As Winter Olympic athletes begin prepping for South Korea, USA sprinter Gil Roberts claimed a monumental victory courtesy of a Court of Arbitration for Sport appeals court ruling on Thursday. Roberts, who tested positive for a banned drug called probenecid last March, previously claimed that his positive test was as a result of passionate kissing with his girlfriend Alex Salazar, roughly three hours before he was tested.
Roberts, 28, won a 4×400-meter relay gold medal at the Rio Games in 2016 and an expedited ruling last July allowed him to compete at the U.S. Championships in August. There he ran a personal best of 44.22 seconds, however, the World Anti-Doping Agency appealed.
According to Salazar’s testimony last week, she contracted a sickness while on vacation with family in India and was prescribed an antibiotic called Moxylong, which contained traces of probenecid. In addition, Salazar testified to being reluctant to swallow pills and opted to empty the capsule’s contents onto her tongue, triggering his positive test result.
During his appeal, Roberts stuck with that defense, and was exonerated in a New York court.
Via the New York Times
“There could have been tongue kissing, but it was more that she kissed me so soon after taking the medicine,” Roberts said Thursday, expressing relief that he had evaded a ban of up to four years for trace amounts of probenecid, a masking agent prohibited by sports regulators for its ability to disguise other drugs.

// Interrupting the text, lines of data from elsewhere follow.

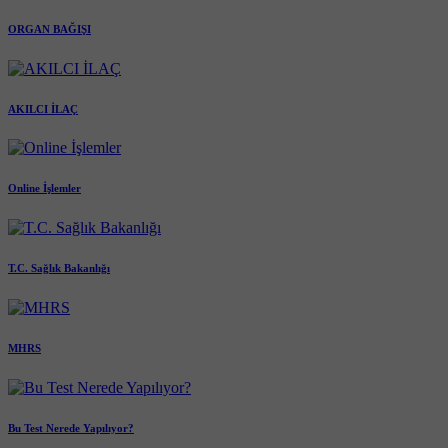
ORGAN BAĞIŞI
AKILCI İLAÇ
Online İşlemler
T.C. Sağlık Bakanlığı
MHRS
Bu Test Nerede Yapılıyor?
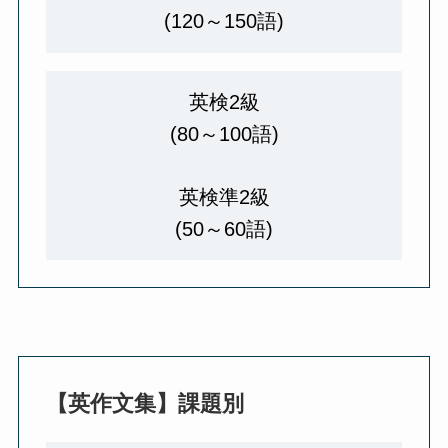
(120～150語)
英検2級
(80～100語)
英検準2級
(50～60語)
【英作文集】課題別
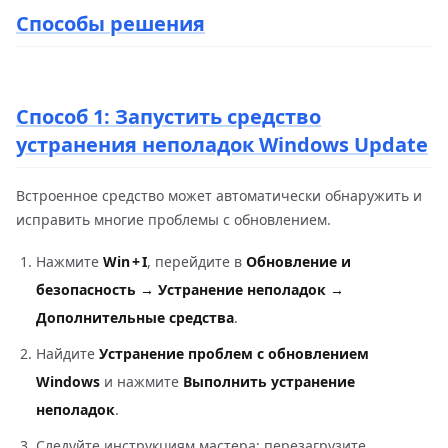
Способы решения
Способ 1: Запустить средство
устранения неполадок Windows Update
Встроенное средство может автоматически обнаружить и
исправить многие проблемы с обновлением.
Нажмите
Win + I
, перейдите в
Обновление и
безопасность → Устранение неполадок →
Дополнительные средства
.
Найдите
Устранение проблем с обновлением
Windows
и нажмите
Выполнить устранение
неполадок
.
Следуйте инструкциям мастера; перезагрузите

“We weren’t even embarrassed in the courtroom. It felt very technical,” Salazar, 24, said.
“We had passport stamps, receipts, and all of the dates lined up perfectly,” she added, referring to the timeline of vacation, sickness and return home to Los Angeles in March 2017.
As a result, Roberts’ Nike sponsorship and his eligibility for the 2020 Olympics are no longer in jeopardy. The CAS upholding the ruling in Roberts’ favor is not without precedent. One of the experts flown in to testify was University of Strasbough (France) professor Dr. Pascal Kintz.
In 2009, Kintz provided testimony in the precedent-setting case of French tennis player Richard Gasquet who proved that the cocaine found in his system was the result of a woman named Pamela, whom he’d made out with in a Miami nightclub on the eve of a tournament. After he was found at fault by a tennis doping panel, the CAS overruled their decision.
In 2016, pole vaulter Shawn Barber also avoided a two-year suspension after using the kissing defense in front of an independent arbitrator.